Vitamin C for preventing and treating pneumonia - PubMed (original) (raw)

Review

Vitamin C for preventing and treating pneumonia

Harri Hemilä et al. Cochrane Database Syst Rev. 2013.

Abstract

Background: Pneumonia is one of the most common serious infections, causing two million deaths annually among young children in low-income countries. In high-income countries pneumonia is most significantly a problem of the elderly.

Objectives: To assess the prophylactic and therapeutic effects of vitamin C on pneumonia.

Search methods: We searched CENTRAL 2013, Issue 3, MEDLINE (1950 to March week 4, 2013), EMBASE (1974 to April 2013) and Web of Science (1955 to April 2013).

Selection criteria: To assess the therapeutic effects of vitamin C, we selected placebo-controlled trials. To assess prophylactic effects, we selected controlled trials with or without a placebo.

Data collection and analysis: Two review authors independently read the trial reports and extracted data.

Main results: We identified three prophylactic trials which recorded 37 cases of community-acquired pneumonia in 2335 people. Only one was satisfactorily randomised, double-blind and placebo-controlled. Two trials examined military recruits and the third studied boys from "lower wage-earning classes" attending a boarding school in the UK during World War II. Each of these three trials found a statistically significant (80% or greater) reduction in pneumonia incidence in the vitamin C group. We identified two therapeutic trials involving 197 community-acquired pneumonia patients. Only one was satisfactorily randomised, double-blind and placebo-controlled. That trial studied elderly patients in the UK and found lower mortality and reduced severity in the vitamin C group; however, the benefit was restricted to the most ill patients. The other therapeutic trial studied adults with a wide age range in the former Soviet Union and found a dose-dependent reduction in the duration of pneumonia with two vitamin C doses. We identified one prophylactic trial recording 13 cases of hospital-acquired pneumonia in 37 severely burned patients; one-day administration of vitamin C had no effect on pneumonia incidence. The identified studies are clinically heterogeneous which limits their comparability. The included studies did not find adverse effects of vitamin C.
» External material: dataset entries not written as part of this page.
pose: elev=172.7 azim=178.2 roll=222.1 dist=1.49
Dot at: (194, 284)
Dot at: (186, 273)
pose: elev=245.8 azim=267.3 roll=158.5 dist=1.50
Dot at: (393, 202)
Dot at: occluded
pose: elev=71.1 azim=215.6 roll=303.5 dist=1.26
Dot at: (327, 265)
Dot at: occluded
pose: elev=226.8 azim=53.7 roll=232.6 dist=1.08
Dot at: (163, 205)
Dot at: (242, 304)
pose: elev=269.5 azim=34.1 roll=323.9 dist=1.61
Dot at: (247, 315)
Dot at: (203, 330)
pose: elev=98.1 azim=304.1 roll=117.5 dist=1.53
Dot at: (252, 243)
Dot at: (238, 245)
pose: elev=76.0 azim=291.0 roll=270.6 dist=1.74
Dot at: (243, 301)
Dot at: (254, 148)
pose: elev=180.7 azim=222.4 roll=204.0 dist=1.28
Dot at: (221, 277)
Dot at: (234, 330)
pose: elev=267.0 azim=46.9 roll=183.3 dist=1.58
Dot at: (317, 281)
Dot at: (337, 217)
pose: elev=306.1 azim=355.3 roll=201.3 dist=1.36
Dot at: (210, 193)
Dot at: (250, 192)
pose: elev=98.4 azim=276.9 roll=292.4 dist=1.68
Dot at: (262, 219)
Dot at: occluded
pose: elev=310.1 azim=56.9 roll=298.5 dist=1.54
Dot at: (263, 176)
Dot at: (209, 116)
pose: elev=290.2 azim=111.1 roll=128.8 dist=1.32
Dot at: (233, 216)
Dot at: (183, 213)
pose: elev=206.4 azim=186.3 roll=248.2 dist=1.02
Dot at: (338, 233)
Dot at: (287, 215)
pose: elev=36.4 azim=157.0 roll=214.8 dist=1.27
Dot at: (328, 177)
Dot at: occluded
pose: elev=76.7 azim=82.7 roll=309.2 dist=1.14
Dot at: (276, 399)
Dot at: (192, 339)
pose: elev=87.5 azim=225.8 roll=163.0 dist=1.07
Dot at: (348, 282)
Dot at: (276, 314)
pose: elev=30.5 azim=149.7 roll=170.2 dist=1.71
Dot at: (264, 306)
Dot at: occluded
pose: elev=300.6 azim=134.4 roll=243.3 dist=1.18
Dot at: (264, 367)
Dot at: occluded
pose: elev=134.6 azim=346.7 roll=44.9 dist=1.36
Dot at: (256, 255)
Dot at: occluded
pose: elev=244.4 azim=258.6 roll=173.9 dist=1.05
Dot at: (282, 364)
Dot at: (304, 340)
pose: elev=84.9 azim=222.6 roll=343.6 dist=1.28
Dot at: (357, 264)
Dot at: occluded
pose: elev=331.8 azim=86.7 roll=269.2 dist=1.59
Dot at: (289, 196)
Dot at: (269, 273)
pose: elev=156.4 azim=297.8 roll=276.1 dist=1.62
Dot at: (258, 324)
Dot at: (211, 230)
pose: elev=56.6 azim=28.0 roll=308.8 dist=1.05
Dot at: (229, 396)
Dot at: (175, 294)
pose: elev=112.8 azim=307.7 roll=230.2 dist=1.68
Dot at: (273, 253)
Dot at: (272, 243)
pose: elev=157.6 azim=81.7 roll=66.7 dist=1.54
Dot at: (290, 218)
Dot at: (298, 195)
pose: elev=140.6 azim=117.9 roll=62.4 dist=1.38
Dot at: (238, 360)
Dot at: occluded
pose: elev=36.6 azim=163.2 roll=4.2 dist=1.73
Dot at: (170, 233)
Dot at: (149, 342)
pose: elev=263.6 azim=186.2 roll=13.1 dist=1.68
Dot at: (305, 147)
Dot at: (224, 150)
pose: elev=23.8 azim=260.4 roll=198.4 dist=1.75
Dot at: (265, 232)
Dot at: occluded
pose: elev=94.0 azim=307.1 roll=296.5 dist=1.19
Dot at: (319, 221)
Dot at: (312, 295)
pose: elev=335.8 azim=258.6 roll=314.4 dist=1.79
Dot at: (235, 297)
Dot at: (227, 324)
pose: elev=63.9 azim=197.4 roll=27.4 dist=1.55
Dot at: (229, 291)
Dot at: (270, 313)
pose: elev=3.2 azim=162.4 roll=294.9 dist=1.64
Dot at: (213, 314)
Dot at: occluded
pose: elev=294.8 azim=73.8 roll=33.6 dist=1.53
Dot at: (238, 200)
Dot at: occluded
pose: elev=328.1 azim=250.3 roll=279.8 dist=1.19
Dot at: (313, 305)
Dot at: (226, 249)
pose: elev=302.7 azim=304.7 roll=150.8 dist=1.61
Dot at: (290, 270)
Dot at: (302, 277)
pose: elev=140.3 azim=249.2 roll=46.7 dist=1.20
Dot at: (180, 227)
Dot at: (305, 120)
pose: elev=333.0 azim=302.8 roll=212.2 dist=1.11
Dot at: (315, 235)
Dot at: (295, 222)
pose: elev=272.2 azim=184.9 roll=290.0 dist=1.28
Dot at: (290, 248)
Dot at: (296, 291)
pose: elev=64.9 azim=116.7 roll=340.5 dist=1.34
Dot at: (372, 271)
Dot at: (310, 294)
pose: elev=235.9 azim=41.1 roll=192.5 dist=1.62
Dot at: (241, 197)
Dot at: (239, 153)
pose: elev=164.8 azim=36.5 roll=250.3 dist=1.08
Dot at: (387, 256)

Authors' conclusions: The prophylactic use of vitamin C to prevent pneumonia should be further investigated in populations who have a high incidence of pneumonia, especially if dietary vitamin C intake is low. Similarly, the therapeutic effects of vitamin C should be studied, especially in patients with low plasma vitamin C levels. The current evidence is too weak to advocate prophylactic use of vitamin C to prevent pneumonia in the general population. Nevertheless, therapeutic vitamin C supplementation may be reasonable for pneumonia patients who have low vitamin C plasma levels because its cost and risks are low.